The election of Pope Francis has been for many of us a breath of fresh air, a sign that the time of sourpuss Christianity is waning and we are back on track to offering the world a faith that brings joy to those who have weathered the long night of religious discouragement. We aren’t seeking changes in faith or morals but only relief from the negative energy proposed by pseudo-Christians whose Jansenist tendencies have stressed the Divine Justice to the eclipse of the Infinite Mercy that flows from the Cross of Jesus. Pope Francis has given us hope that the Pharisees who worry about the worthiness of others to approach the Eucharist while they glory in their own supposed “orthodoxy” are not going to control the temple after all.
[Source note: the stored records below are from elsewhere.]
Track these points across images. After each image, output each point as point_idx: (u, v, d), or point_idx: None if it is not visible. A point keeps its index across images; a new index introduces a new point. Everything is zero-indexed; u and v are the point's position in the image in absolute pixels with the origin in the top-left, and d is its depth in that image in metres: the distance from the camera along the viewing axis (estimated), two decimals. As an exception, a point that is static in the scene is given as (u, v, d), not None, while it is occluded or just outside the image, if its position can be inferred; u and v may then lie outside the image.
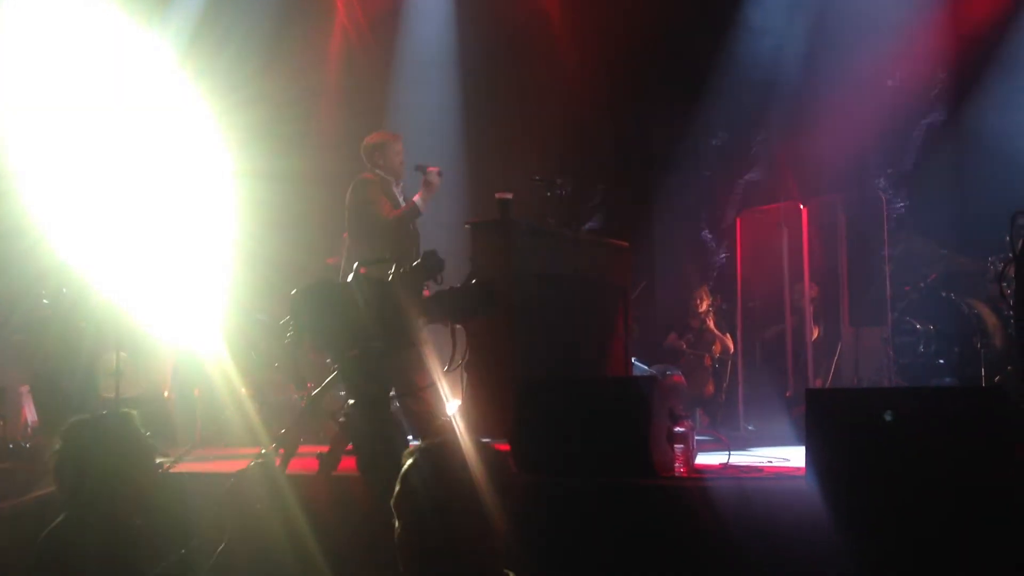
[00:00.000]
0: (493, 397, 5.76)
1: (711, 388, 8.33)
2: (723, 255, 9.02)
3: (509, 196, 6.20)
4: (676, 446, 4.60)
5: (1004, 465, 3.62)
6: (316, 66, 10.38)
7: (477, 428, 5.75)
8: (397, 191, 6.35)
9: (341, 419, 4.55)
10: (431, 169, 6.20)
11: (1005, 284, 6.54)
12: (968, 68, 8.18)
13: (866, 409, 3.94)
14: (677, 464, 4.59)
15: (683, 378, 8.07)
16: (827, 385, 7.76)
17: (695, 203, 9.64)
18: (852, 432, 3.89)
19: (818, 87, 8.51)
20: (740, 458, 5.20)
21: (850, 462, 3.85)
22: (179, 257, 7.43)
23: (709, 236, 9.38)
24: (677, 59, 9.35)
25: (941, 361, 7.00)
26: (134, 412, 3.67)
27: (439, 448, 2.58)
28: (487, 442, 2.99)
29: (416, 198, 6.22)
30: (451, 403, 6.42)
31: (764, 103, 8.94)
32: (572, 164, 8.12)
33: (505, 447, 4.84)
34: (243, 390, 6.42)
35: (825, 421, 3.99)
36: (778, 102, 8.81)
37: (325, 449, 4.57)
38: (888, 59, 8.35)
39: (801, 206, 7.69)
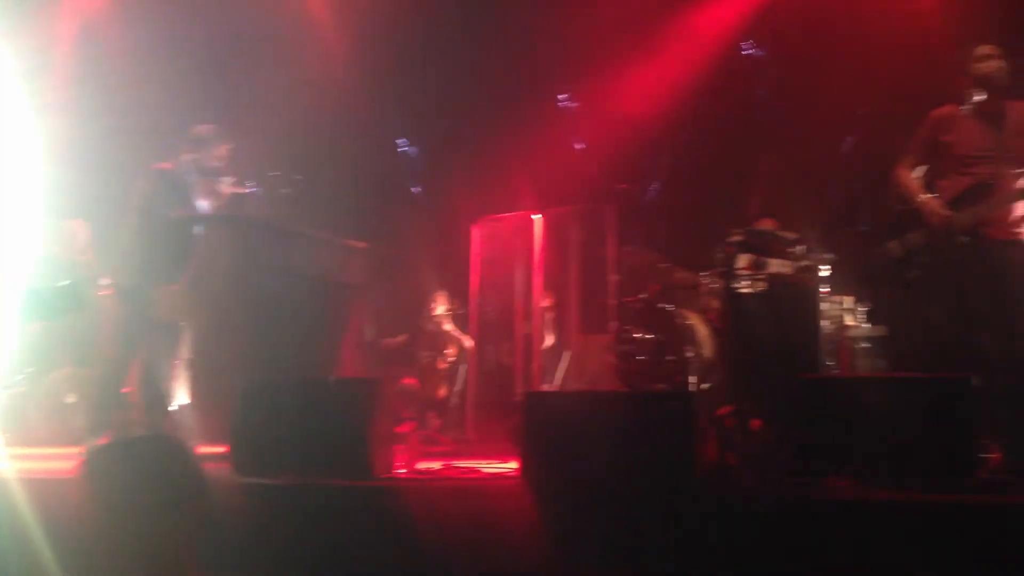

Pope Francis has given us hope that clergy and laity stand together in the Body of Christ with different functions but without the artificiality of a hierarchy of dignity. Pope Francis has given us hope that laity will be given access to a full, conscious and active participation in the Liturgy as befits a priestly people. Pope Francis has been a breath of fresh air in the Church like many of us had forgotten could be. God Bless Pope Francis. Our spirits aren’t broken after all.